■ **Exercise instructions**:
#1 Quote exactly the part of the passage on anti sperm antibodies that opens with the words containing "Anti sperm antibodies can" and closes with "within the testes.".
#2 Extend the passage on anti sperm antibodies by writing what follows its final sentence.

■ **Selected text**:
⁂

Anti sperm antibodies can theoretically cause infertility by interfering with the sperm’s ability to arrive at and to fertilize the egg. In tests that have specifically correlated the location of anti sperm antibodies on the sperm (head, midpiece, tail) and the demonstrated defect in fertility have reported that head directed antibodies affect binding of the sperm head to the egg while sperm tail directed antibodies affect sperm motility.

A number of events can disrupt the blood testes barrier and allow the immune system to become activated against the sperm. These include trauma to the testes, torsion (twisting) of the testes, a history of a vasectomy and reversal, any other surgery within the scrotum, and infection within the testes.

⁂

■ **Available data**:

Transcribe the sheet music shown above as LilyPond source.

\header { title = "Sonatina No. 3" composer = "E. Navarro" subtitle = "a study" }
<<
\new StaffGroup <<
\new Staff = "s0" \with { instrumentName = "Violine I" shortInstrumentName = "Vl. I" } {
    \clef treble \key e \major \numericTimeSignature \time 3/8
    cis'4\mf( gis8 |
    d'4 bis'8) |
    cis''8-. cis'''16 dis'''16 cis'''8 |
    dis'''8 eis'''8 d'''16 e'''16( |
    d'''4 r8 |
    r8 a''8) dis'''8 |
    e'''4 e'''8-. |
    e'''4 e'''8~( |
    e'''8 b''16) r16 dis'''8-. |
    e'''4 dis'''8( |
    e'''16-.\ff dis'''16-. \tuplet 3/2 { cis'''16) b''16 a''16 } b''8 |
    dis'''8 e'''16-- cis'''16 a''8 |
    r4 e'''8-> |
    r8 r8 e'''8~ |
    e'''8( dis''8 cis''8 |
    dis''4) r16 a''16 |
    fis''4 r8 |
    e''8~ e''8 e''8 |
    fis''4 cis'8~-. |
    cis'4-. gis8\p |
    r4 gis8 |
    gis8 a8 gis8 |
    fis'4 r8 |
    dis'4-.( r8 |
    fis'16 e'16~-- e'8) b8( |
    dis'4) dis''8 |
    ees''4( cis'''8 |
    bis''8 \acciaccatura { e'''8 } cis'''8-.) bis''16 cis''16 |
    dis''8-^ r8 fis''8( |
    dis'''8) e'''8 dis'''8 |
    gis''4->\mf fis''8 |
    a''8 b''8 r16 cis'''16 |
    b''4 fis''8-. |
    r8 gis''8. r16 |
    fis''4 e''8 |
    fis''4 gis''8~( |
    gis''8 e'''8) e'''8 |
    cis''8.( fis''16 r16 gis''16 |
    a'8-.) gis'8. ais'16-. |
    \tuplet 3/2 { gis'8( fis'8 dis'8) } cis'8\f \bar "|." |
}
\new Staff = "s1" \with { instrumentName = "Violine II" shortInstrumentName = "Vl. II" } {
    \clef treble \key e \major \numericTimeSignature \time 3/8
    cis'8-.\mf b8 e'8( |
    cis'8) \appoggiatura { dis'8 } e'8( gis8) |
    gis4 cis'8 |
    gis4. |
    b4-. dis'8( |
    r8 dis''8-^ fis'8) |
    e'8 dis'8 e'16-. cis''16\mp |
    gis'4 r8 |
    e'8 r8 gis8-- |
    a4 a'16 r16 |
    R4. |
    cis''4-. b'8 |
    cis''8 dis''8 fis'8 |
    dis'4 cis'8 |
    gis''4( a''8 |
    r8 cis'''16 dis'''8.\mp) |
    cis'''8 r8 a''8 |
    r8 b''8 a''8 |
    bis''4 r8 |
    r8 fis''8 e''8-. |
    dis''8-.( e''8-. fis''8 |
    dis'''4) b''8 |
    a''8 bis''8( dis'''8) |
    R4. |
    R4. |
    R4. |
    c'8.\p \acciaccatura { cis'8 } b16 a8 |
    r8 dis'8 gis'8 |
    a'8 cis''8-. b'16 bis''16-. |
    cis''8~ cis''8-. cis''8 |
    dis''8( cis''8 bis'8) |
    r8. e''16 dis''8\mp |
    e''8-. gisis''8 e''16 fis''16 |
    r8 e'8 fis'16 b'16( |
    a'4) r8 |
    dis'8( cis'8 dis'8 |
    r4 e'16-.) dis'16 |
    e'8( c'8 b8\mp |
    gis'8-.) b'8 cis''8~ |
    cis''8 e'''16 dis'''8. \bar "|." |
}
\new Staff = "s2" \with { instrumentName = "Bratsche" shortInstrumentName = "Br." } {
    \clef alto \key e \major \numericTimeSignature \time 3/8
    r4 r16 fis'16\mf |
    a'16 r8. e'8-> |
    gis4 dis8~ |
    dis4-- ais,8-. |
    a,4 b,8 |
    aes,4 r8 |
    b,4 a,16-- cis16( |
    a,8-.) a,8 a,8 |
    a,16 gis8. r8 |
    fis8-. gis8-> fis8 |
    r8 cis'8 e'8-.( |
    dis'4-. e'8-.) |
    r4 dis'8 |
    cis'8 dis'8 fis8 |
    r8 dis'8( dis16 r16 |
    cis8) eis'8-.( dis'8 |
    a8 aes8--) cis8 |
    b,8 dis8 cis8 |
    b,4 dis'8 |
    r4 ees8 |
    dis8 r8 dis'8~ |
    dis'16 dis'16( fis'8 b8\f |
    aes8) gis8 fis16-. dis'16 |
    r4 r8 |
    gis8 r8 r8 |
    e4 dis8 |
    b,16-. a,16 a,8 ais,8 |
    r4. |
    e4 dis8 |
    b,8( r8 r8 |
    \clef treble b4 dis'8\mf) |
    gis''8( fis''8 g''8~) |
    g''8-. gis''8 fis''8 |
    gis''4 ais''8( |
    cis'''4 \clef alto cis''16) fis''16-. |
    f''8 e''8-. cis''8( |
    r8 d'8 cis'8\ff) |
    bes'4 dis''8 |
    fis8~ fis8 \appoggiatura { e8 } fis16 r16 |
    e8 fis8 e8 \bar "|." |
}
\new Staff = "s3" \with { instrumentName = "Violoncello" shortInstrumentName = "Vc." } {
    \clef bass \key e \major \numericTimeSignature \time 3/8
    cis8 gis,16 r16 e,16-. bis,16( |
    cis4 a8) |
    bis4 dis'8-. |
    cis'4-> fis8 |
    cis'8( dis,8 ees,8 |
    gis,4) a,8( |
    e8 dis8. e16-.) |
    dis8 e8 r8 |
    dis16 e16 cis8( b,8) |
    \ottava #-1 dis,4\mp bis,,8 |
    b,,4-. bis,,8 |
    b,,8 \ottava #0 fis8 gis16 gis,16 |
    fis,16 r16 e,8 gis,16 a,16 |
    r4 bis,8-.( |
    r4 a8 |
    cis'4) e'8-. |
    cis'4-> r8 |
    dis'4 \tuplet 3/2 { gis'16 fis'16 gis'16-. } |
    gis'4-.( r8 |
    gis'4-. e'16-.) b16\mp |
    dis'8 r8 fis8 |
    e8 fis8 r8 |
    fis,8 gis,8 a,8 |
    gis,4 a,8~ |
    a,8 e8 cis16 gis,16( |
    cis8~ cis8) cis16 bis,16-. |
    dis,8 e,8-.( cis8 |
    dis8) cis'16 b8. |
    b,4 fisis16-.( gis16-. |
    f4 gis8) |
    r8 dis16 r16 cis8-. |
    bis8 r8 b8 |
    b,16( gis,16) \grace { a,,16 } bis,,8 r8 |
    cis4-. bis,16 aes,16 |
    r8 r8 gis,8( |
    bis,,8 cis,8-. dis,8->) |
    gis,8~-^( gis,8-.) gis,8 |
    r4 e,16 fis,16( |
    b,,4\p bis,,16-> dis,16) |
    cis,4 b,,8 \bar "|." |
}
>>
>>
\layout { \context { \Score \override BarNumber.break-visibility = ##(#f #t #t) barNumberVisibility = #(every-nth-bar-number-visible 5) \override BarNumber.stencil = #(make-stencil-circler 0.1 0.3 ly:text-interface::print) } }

⁂

■ **Answers per task**:
#1
Anti sperm antibodies can theoretically cause infertility by interfering with the sperm’s ability to arrive at and to fertilize the egg. In tests that have specifically correlated the location of anti sperm antibodies on the sperm (head, midpiece, tail) and the demonstrated defect in fertility have reported that head directed antibodies affect binding of the sperm head to the egg while sperm tail directed antibodies affect sperm motility.

A number of events can disrupt the blood testes barrier and allow the immune system to become activated against the sperm. These include trauma to the testes, torsion (twisting) of the testes, a history of a vasectomy and reversal, any other surgery within the scrotum, and infection within the testes.

#2
The postcoital test is the most widely used test for antisperm antibodies yet it is quite nonspecific. That is, abnormal postcoital test results may be due to antisperm antibodies or a large variety of other factors. It is widely accepted that a normal postcoital test result if properly timed to allow for activation of the immune system (here, the complement system) rules out significant motility abnormalities due to antisperm antibodies. There remains the possibility of head directed antibodies that may effect binding of the sperm to the egg, but the incidence of these as a cause for infertility is unestablished and generally considered low. Testing for these antisperm antibodies may have greater benefit if In Vitro Fertilization is performed.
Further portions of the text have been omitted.